__Supplied passage__:
::::::::::

I try to understand more about the AUC filter of mlr3filters. I use a classification task (task
) and the following code:
filter = flt("auc")
filter$calculate(task)
result<-as.data.table(filter)
From the documentation in mlr3measures::auc(), I understand that I need a vector of probabilities and a vector with (binary) factor values as well as the "true" class. In my task, I have the binary class (as "target") and many features which are numeric, but not between 0 and 1, so I cannot interpret them as a probability.
Why is AUC calculated then? Or is there an additional assumption? My problem is that I cannot read this from filter$help()
.
As a general question: Is there an additional "explanation layer" between the function references in https://mlr3filters.mlr-org.com/reference/index.html and the underlying R functions? For example, I understand that FilterVariance$new() generates a filter object that calculates the variances of the single features by only using these features and applying stats::var(). But from the book, I also see that I can specify cutoff values:
po("filter", mlr3filters::FilterVariance$new(), filter.frac = 0.5)

::::::::::

__Provided data__:
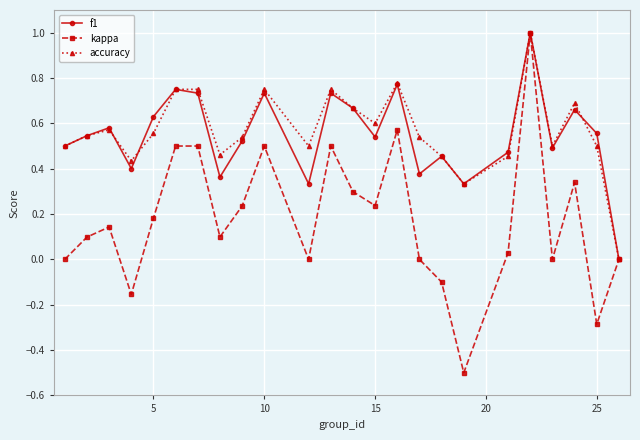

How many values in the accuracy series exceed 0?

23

::::::::::

Can you carry the forum post about the mlr3filters AUC filter forward from the point where it stops? Nothing in the listing matters for this.

__Exercise result__:
Where do I find details about this filter.frac value? I cannot find it in filter$help()
and also not in stats::var()
Similarly, I understand that FilterCorrelation$new() generates a filter object that takes the single features and the target to calculate the feature ranks. This may be self-explanatory, but I wonder where I could find more details about such issues.
I tried the answer that I found here (Filtering in mlr3filters - where can I find details about the methods?) , but I could not find details in filter$help()
Thanks in advance for beginners$help()